[TEXT SECTION]
I think for racing a spot/euro pattern would be preferred.
I've got a euro pattern 50W HID on my LTR and it's F-bombing sweet for high-speed desert and road racing, it's almost a perfect pattern.
Good throw, the sides of the road are well-lit but don't take away from the center, very little spill-over to the sides, they don't blind oncoming traffic (the beam looks pencil-thin, which can make it a little difficult to adjust perfectly), and it's almost like you're running a fog light when it gets dusty (virtually no glare).
In fact, the throw is good enough that I'm comfortable at WOT in high gear with the LTR, I know that I'll have time to stop or avoid whatever is illuminated in front of me.

Any kind of duning or trail riding at night would definitely benefit from a flood only beam.
I've found that the euro pattern and spot pattern are lacking on the dunes and the more technical areas (climbs, sharp turns, etc.)
Here's why:
You're looking all around you at night, and with a spot beam your eyes are adjusted to the high intensity spot directly in front of you...so you can't see anything other than that spot.
If you're in a turn carving the side of a hill with the quad pointed up a little, you're not going to see what's at the bottom of the hill where you're headed until you can get that small, intense spot swung around to it.
Going up a dune, that spot is illuminating the crap out of the air and you could probably spot airliners going by, but directly below you is complete darkness.
Going down, you can clearly see exactly where the bottom of the bowl is at, but the next dune you're about to climb is complete blackness...and that means you have no idea how much speed to carry or if there's something near the top you need to watch out for (like a razorback, witch's eye, dumbazz parked up there without lights) until you've already started your climb.

[TASK LIST]
1 – Reproduce the portion of the headlight text between "In fact, the" and "flood only beam.", inclusive.
2 – Carry on writing the headlight-pattern text from the point where it stops.
The lines after this come from a different source than the headlight text.

[SOURCE MATERIAL]
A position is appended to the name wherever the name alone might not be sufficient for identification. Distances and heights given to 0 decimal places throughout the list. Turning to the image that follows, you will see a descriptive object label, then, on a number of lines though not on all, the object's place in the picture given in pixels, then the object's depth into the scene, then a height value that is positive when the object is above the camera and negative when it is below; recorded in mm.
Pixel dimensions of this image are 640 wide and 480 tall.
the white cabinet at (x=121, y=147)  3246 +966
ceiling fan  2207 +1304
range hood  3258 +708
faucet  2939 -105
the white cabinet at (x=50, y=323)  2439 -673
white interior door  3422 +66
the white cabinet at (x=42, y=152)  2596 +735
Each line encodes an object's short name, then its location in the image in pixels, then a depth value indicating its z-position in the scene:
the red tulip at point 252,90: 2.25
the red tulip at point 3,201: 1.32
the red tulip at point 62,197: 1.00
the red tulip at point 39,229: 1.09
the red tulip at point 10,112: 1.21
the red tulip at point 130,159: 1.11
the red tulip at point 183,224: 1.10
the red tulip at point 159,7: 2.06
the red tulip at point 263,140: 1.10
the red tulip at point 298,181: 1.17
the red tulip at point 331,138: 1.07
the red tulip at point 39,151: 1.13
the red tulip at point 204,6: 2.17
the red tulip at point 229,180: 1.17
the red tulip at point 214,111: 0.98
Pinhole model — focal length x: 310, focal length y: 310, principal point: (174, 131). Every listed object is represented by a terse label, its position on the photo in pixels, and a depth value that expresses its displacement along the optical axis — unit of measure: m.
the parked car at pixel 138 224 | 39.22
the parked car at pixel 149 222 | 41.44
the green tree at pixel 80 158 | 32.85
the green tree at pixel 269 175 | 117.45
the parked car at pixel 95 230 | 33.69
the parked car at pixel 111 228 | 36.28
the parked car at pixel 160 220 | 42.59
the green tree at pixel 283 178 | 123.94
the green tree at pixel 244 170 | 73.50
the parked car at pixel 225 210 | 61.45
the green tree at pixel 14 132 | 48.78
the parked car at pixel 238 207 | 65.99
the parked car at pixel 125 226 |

[RESULTS OF THE TASKS]
1 –
In fact, the throw is good enough that I'm comfortable at WOT in high gear with the LTR, I know that I'll have time to stop or avoid whatever is illuminated in front of me.

Any kind of duning or trail riding at night would definitely benefit from a flood only beam.

2 –
A flood light distributes an even pattern all around you, side to side and top to bottom, so you have situational awareness because your eyes aren't adjusted to a high intensity beam in just one spot.
It's like going outside on a full moon...not much light at first, but when your eyes get used to the light you swear the sun's still out.
While the moon is still shining, take a Maglite and focus a pinpoint beam way out somewhere...you can clearly see something the size of a bucket 100 yards away, but you can't see anything around it, and you probably can't see your own hand in front of your face now unless you shine the light on it.
If you NEED to see farther than what the flood lights you have are capable of, don't go out and mix a spot light with the flood...that defeats the purpose.
Instead, you need to increase the flood light's lumens or buy another set/bar/whatever.
Increase the overall flood lumens until it'll project far enough for you to see what you need to.